## Parts of the exercise:
(a) Rewrite the skillet cornbread write-up from "Depending on how" to "bowl chili. :)", swapping "butter" for "honey".
(b) Extend the skillet cornbread write-up past its final sentence.

## Page excerpt:
··········

Southern-Style Skillet Cornbread

Southern-Style Skillet Cornbread

Depending on how you like your cornbread is all about where you live in the United States. Southern cornbread recipes contain neither sugar nor flour, making them savory and made mostly with cornmeal. Northern Cornbreads tend to be more cake-like, on the sweet side (thanks to the sugar) and with a finer crumb due to more flour in the mixture. Being born and raised in Columbus, Ohio I grew up eating the latter cornbread. I like a piece of cornbread that holds its shape and doesn’t crumble in your hands. A piece of cornbread that’s sturdy enough to serve warm slathered with butter, or dipped in a bowl chili. :)

Southern-Style Skillet Cornbread

I’m a little embarrassed to admit that this is the first time that I’ve made Southern style cornbread. The first difference that I noticed was that Southern Style cornbread was baked in a scorching hot, greased cast-iron skillet as opposed to a cake pan. The second difference is that the Southern Style contains no flour or sugar. The cornmeal is also toasted to really let the corn flavor shine through. After trying this recipe I have to say despite the differences I am a fan of both types. I loved the potent corn flavor and tangy buttermilk of the Southern Style cornbread. I served this cornbread with Vegetarian Chili and it was perfect. I crumbled it right into the chili and it tasted incredible.

··········

## Information supplied:
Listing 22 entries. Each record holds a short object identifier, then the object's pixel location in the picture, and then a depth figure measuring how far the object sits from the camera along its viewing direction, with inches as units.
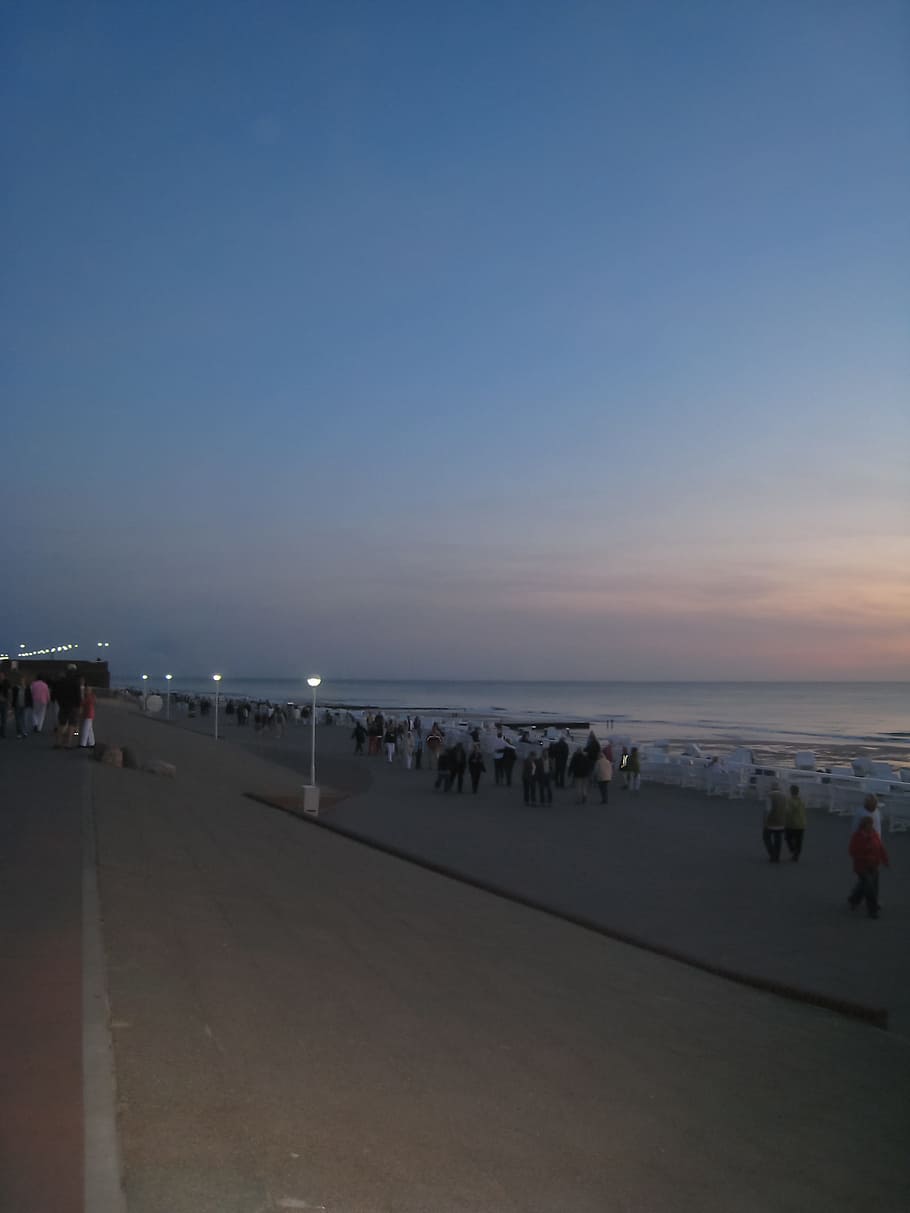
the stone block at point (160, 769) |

··········

## Exercise results:
(a)
Depending on how you like your cornbread is all about where you live in the United States. Southern cornbread recipes contain neither sugar nor flour, making them savory and made mostly with cornmeal. Northern Cornbreads tend to be more cake-like, on the sweet side (thanks to the sugar) and with a finer crumb due to more flour in the mixture. Being born and raised in Columbus, Ohio I grew up eating the latter cornbread. I like a piece of cornbread that holds its shape and doesn’t crumble in your hands. A piece of cornbread that’s sturdy enough to serve warm slathered with honey, or dipped in a bowl chili. :)

(b)
Southern-Style Skillet Cornbread

You begin this cornbread by preheating the skillet in a 450-degree oven until hot, about 10 minutes. This is a very important step that should not be overlooked, if the skillet is not hot the crust of the bread will be soft and pale rather than brown and crunchy. While the skillet is heating up, cornmeal is toasted in the oven until lightly golden. Toasting the cornmeal deepens its corn flavor dramatically. The toasted cornmeal is then combined with the buttermilk and allowed to rest for a few minutes while the oil is heated. Allowing the cornmeal and buttermilk to rest will soften the cornmeal. If you skip this step, the cornbread will retain its hard, crunchy texture in the finished bread. After the oil is heated, all but one tablespoon of hot oil is added to the cornmeal mixture, along with the baking powder, baking soda, salt, and eggs. The batter is then poured into a hot skillet and baked until the top begins to crack and the sides are golden brown. Allow the bread to cool in the skillet for 5 minutes before flipping out onto a wire rack and serving.

How do you like your cornbread? Are you a fan of the Southern Style or Northern Style Cornbread? I’d love to know in the comments below! :)

Southern-Style Skillet Cornbread

Yield: Serves 12

Ingredients:

2 1/4 cups cornmeal
2 cups buttermilk
1/4 cup vegetable oil
4 tablespoons unsalted butter, cut into pieces
1 teaspoon baking powder
1 teaspoon baking soda
3/4 teaspoon salt
2 large eggs

Directions:

1. Heat oven to 450 degrees. Heat 10-inch ovensafe skillet on middle rack for 10 minutes. Place cornmeal on rimmed baking sheet and bake set on lower-middle rack) until fragrant and color begins to deepen, about 5 minutes. Transfer hot cornmeal to large bowl and whisk in buttermilk; set aside.

2. Add oil to hot skillet and continue to bake until oil is just smoking, about 5 minutes. Remove skillet from oven and add butter, carefully swirl the pan until butter is melted. Pour all but 1 tablespoon oil mixture into cornmeal mixture, leaving remaining fat in pan. Whisk baking powder, baking soda, salt, and eggs into cornmeal mixture.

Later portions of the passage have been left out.